I am using ffmpeg to convert home videos to DVD format and want to calculate the output file size before doing the conversion.
My input file has a bit rate of 7700 kbps and is 114 seconds long. The audio bitrate is 256 kbit (per second?) The input file is 77MB. To get this information I ran:
mplayer -vo null -ao null -frames 0 -identify input.MOD
So in theory, the input file should have (roughly) a file size of:
((7700 / 8) * 114) / 1024
That is, (7700 / 8) is kilobytes/second, multiplied by 114 seconds, and then converted to megabytes. This gives me 107MB, which is way beyond my 77. Thus I am skeptical of his formula.

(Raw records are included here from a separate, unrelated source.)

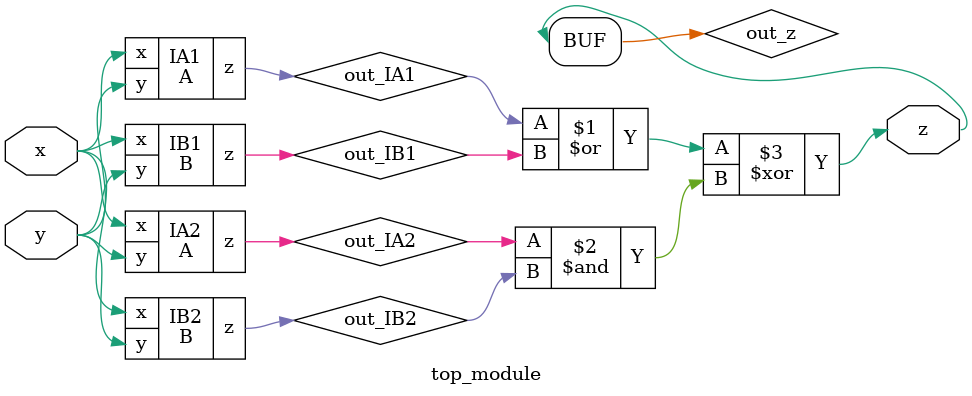
<source format=v>
module A (
    input  x,
    input  y,
    output z
);
  assign z = (x ^ y) & x;

endmodule

module B(
    input  x,
    input  y,
    output z
);
  assign z = ~(x ^ y);
endmodule

// Combine circuit A and B
module top_module (
    input  x,
    input  y,
    output z
);
  reg out_IA1;
  reg out_IB1;
  reg out_IA2;
  reg out_IB2;

  reg out_z;
  A IA1 (
      .x(x),
      .y(y),
      .z(out_IA1)
  );
  A IA2 (
      .x(x),
      .y(y),
      .z(out_IA2)
  );
  B IB2 (
      .x(x),
      .y(y),
      .z(out_IB2)
  );

  B IB1 (
      .x(x),
      .y(y),
      .z(out_IB1)
  );

  assign out_z = (out_IA1 | out_IB1) ^ (out_IA2 & out_IB2);

  assign z = out_z;
endmodule

</source>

That said, after converting the video:
ffmpeg -i input.MOD -y -target ntsc-dvd -sameq -aspect 4:3 output.mpg
The numbers seem to make more sense. Bitrate is 9000 kbps, and applying the above formula, I get 125MB, and my actual output file size is 126MB.
So, two questions:
How do I factor the audio bitrate into this calculation? Is it additive (video file size + audio file size)?
Do DVDs always have a 9000 kilobit/second rate? Is that the definition of a DVD? Or might that change depending on video quality of my input video? What does "-target ntsc-dvd" guarantee about my video?
Why does my input file not "match" the calculation, but the output file does? Is there some other variable I'm not accounting for?
What is the correct way to calculate filesize?